### REQUIRED ACTION:
Return the entries below exactly as written.

(Beginning of PROVIDED INFORMATION)

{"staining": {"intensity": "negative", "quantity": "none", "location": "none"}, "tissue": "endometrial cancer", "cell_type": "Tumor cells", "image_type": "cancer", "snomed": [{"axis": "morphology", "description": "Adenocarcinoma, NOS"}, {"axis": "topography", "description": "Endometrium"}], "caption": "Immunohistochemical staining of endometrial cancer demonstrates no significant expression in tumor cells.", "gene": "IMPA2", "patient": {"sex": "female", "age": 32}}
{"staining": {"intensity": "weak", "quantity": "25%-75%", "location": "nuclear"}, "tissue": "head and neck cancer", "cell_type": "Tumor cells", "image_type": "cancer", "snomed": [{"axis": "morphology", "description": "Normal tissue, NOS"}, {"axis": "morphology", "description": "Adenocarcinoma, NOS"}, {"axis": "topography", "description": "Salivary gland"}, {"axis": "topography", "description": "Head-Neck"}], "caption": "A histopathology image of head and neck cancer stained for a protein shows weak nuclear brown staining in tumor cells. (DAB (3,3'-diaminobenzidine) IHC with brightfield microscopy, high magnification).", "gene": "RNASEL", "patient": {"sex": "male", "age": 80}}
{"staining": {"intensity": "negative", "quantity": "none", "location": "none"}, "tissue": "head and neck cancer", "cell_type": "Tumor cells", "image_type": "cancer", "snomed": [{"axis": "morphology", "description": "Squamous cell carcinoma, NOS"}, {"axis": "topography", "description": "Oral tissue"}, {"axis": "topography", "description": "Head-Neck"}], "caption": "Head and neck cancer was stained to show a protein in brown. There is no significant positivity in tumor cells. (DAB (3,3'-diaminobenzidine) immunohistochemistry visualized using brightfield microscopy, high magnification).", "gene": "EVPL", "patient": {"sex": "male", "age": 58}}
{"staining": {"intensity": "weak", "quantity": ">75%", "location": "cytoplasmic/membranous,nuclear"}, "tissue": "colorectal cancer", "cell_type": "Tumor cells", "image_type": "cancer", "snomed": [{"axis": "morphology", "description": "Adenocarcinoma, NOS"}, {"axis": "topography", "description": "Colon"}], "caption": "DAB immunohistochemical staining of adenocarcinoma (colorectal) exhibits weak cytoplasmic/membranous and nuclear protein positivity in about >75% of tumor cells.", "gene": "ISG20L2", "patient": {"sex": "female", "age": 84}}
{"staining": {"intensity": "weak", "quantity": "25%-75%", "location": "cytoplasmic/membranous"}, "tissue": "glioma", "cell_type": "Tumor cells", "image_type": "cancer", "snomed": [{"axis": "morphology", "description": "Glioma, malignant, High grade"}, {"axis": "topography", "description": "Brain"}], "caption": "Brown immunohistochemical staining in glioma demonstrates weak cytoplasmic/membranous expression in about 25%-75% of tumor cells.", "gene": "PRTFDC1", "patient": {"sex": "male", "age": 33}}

(End of PROVIDED INFORMATION)

### COMPLETED TASK:
{"staining": {"intensity": "negative", "quantity": "none", "location": "none"}, "tissue": "endometrial cancer", "cell_type": "Tumor cells", "image_type": "cancer", "snomed": [{"axis": "morphology", "description": "Adenocarcinoma, NOS"}, {"axis": "topography", "description": "Endometrium"}], "caption": "Immunohistochemical staining of endometrial cancer demonstrates no significant expression in tumor cells.", "gene": "IMPA2", "patient": {"sex": "female", "age": 32}}
{"staining": {"intensity": "weak", "quantity": "25%-75%", "location": "nuclear"}, "tissue": "head and neck cancer", "cell_type": "Tumor cells", "image_type": "cancer", "snomed": [{"axis": "morphology", "description": "Normal tissue, NOS"}, {"axis": "morphology", "description": "Adenocarcinoma, NOS"}, {"axis": "topography", "description": "Salivary gland"}, {"axis": "topography", "description": "Head-Neck"}], "caption": "A histopathology image of head and neck cancer stained for a protein shows weak nuclear brown staining in tumor cells. (DAB (3,3'-diaminobenzidine) IHC with brightfield microscopy, high magnification).", "gene": "RNASEL", "patient": {"sex": "male", "age": 80}}
{"staining": {"intensity": "negative", "quantity": "none", "location": "none"}, "tissue": "head and neck cancer", "cell_type": "Tumor cells", "image_type": "cancer", "snomed": [{"axis": "morphology", "description": "Squamous cell carcinoma, NOS"}, {"axis": "topography", "description": "Oral tissue"}, {"axis": "topography", "description": "Head-Neck"}], "caption": "Head and neck cancer was stained to show a protein in brown. There is no significant positivity in tumor cells. (DAB (3,3'-diaminobenzidine) immunohistochemistry visualized using brightfield microscopy, high magnification).", "gene": "EVPL", "patient": {"sex": "male", "age": 58}}
{"staining": {"intensity": "weak", "quantity": ">75%", "location": "cytoplasmic/membranous,nuclear"}, "tissue": "colorectal cancer", "cell_type": "Tumor cells", "image_type": "cancer", "snomed": [{"axis": "morphology", "description": "Adenocarcinoma, NOS"}, {"axis": "topography", "description": "Colon"}], "caption": "DAB immunohistochemical staining of adenocarcinoma (colorectal) exhibits weak cytoplasmic/membranous and nuclear protein positivity in about >75% of tumor cells.", "gene": "ISG20L2", "patient": {"sex": "female", "age": 84}}
{"staining": {"intensity": "weak", "quantity": "25%-75%", "location": "cytoplasmic/membranous"}, "tissue": "glioma", "cell_type": "Tumor cells", "image_type": "cancer", "snomed": [{"axis": "morphology", "description": "Glioma, malignant, High grade"}, {"axis": "topography", "description": "Brain"}], "caption": "Brown immunohistochemical staining in glioma demonstrates weak cytoplasmic/membranous expression in about 25%-75% of tumor cells.", "gene": "PRTFDC1", "patient": {"sex": "male", "age": 33}}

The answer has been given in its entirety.